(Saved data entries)
*** Block opens ***

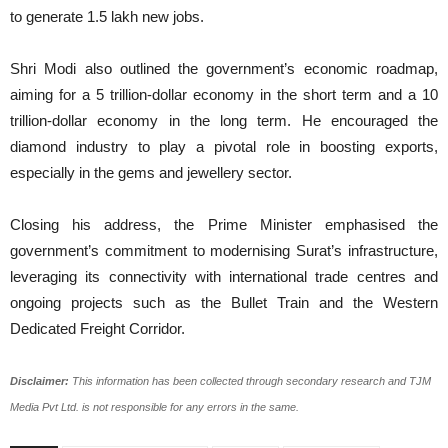
to generate 1.5 lakh new jobs.
Shri Modi also outlined the government’s economic roadmap,
aiming for a 5 trillion-dollar economy in the short term and a 10
trillion-dollar economy in the long term. He encouraged the
diamond industry to play a pivotal role in boosting exports,
especially in the gems and jewellery sector.
Closing his address, the Prime Minister emphasised the
government’s commitment to modernising Surat’s infrastructure,
leveraging its connectivity with international trade centres and
ongoing projects such as the Bullet Train and the Western
Dedicated Freight Corridor.
Disclaimer:
This information has been collected through secondary research and TJM
Media Pvt Ltd. is not responsible for any errors in the same.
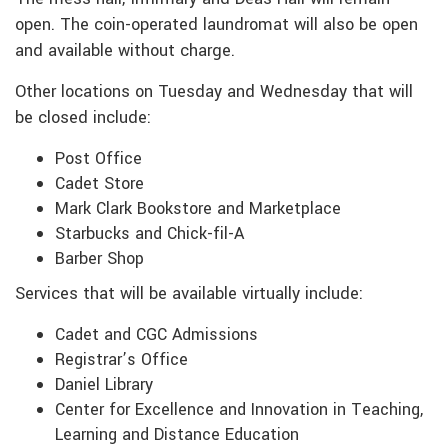
open. The coin-operated laundromat will also be open
and available without charge.
Other locations on Tuesday and Wednesday that will
be closed include:
Post Office
Cadet Store
Mark Clark Bookstore and Marketplace
Starbucks and Chick-fil-A
Barber Shop
Services that will be available virtually include:
Cadet and CGC Admissions
Registrar’s Office
Daniel Library
Center for Excellence and Innovation in Teaching,
Learning and Distance Education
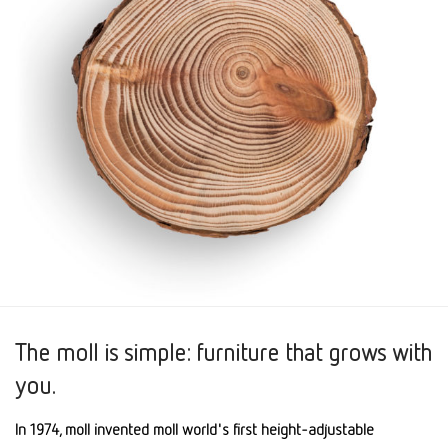
The moll is simple: furniture that grows with
you.
In 1974, moll invented moll world's first height-adjustable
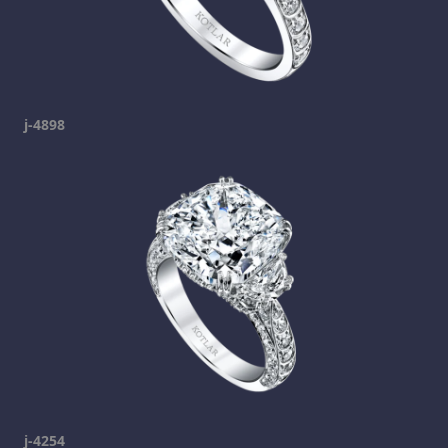
j-4898
j-4254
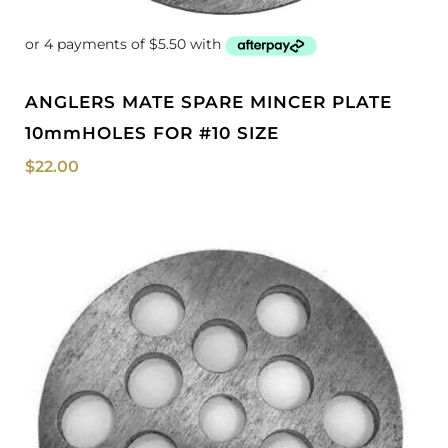
ANGLERS MATE SPARE MINCER PLATE
10mmHOLES FOR #10 SIZE
$
22.00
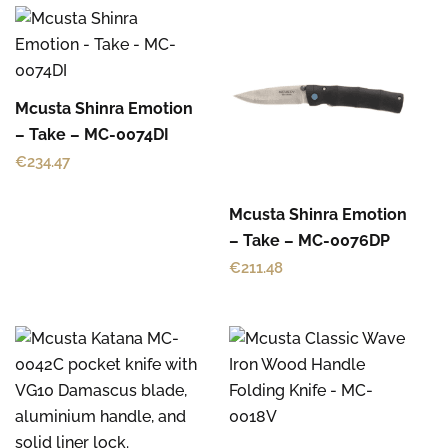
Mcusta Shinra Emotion
– Take – MC-0074DI
€
234.47
Mcusta Shinra Emotion
– Take – MC-0076DP
€
211.48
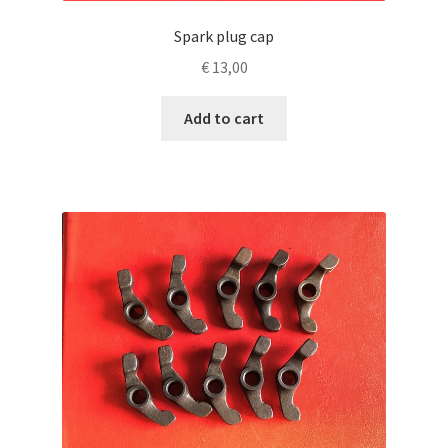
Spark plug cap
€
13,00
Add to cart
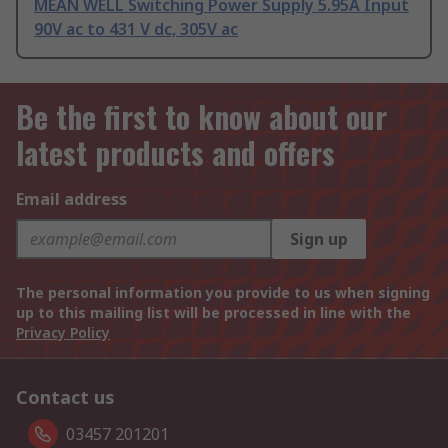
MEAN WELL Switching Power Supply 5.95A Input
90V ac to 431 V dc, 305V ac
Be the first to know about our
latest products and offers
Email address
Sign up
The personal information you provide to us when signing
up to this mailing list will be processed in line with the
Privacy Policy
Contact us
03457 201201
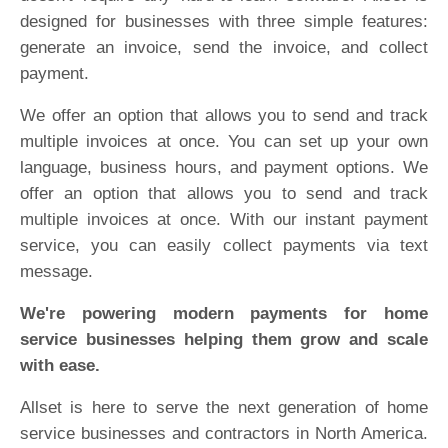
designed for businesses with three simple features:
generate an invoice, send the invoice, and collect
payment.
We offer an option that allows you to send and track
multiple invoices at once. You can set up your own
language, business hours, and payment options. We
offer an option that allows you to send and track
multiple invoices at once. With our instant payment
service, you can easily collect payments via text
message.
We're powering modern payments for home
service businesses helping them grow and scale
with ease.
Allset is here to serve the next generation of home
service businesses and contractors in North America.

*** Block closes ***

*Task brief*.
Output only the lines above from the one containing "up to this mailing" to the one containing "We're powering modern payments for home", both included, exactly as written and with no pictures.

*Answer for this exercise*.
up to this mailing list will be processed in line with the
Privacy Policy
Contact us
03457 201201
designed for businesses with three simple features:
generate an invoice, send the invoice, and collect
payment.
We offer an option that allows you to send and track
multiple invoices at once. You can set up your own
language, business hours, and payment options. We
offer an option that allows you to send and track
multiple invoices at once. With our instant payment
service, you can easily collect payments via text
message.
We're powering modern payments for home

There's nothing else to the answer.